TEXT BLOCK:

--- START ---

Sean Stenovich often sees his small and midsize business clients pick and choose their security solutions based on what they think they need and can afford.
The result is a security plan that covers some areas but leaves many others exposed, said Stenovich, a principal at Dallas security solutions provider M&S Technologies.
“Theyre thinking [anti-virus] protection, anti-spam software; not intrusion protection, system backups,” Stenovich said. “I feel their pain. Im a small business owner too. They have to prioritize, and they end up with gaps in their protection.”
A survey released last month by Quocirca, a United Kingdom-based research company, reveals just how common that dilemma is.
The Quocirca report, “Achieving Best Practice in IT Management for SMEs,” which is based on a poll of 241 companies with 1,000 or fewer employees, shows that less than 25 percent of SMBs are fully protected against intrusions and security vulnerabilities; most respondents said they lack the time, money and resources to be fully prepared.
Some highlights of the report include:
- 25 percent of SMBs, even some of the larger companies, lack a dedicated IT staffer.
- 75 percent of companies maintain high-speed Internet connections, but only 25 percent have checked the security of those lines in the last year.
- 30 percent have had their ability to operate affected by computer virus; 20 percent by a worm and 15 percent by a hacker.
- Less than 50 percent maintain any spyware protection.
- Between 40 percent and 80 percent of SMBs back up servers; size seemed to be the greatest indicator of whether a company would back up its servers.
- Less than 20 percent of all companies back up PCs at least once a day, even though thats where most of the work and recent data sits; less than 10 percent of the smallest companies back up PCs at least once per day.
- Industry and geography played no role in network vulnerability.

--- END ---

WHAT TO WORK ON:
Decide whether each statement agrees with the article on small-business IT security, answering yes or no and quoting the words of the article that settle it. 1. Quocirca is a research company based in the United Kingdom. 2. Most of the surveyed companies had checked the security of their high-speed lines in the last year. 3. Industry and geography affected how vulnerable a network was. The material that follows has no connection to the article on small-business IT security.

DATA TO EXAMINE:
--- START ---

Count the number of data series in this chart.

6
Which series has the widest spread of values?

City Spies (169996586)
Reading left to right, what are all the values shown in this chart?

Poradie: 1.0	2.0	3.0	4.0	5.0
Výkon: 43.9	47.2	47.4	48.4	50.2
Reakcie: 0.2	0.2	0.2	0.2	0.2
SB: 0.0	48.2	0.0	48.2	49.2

--- END ---

WORKED SOLUTION:
1. Yes: "a United Kingdom-based research company"
2. No: "only 25 percent have checked the security of those lines in the last year"
3. No: "Industry and geography played no role in network vulnerability."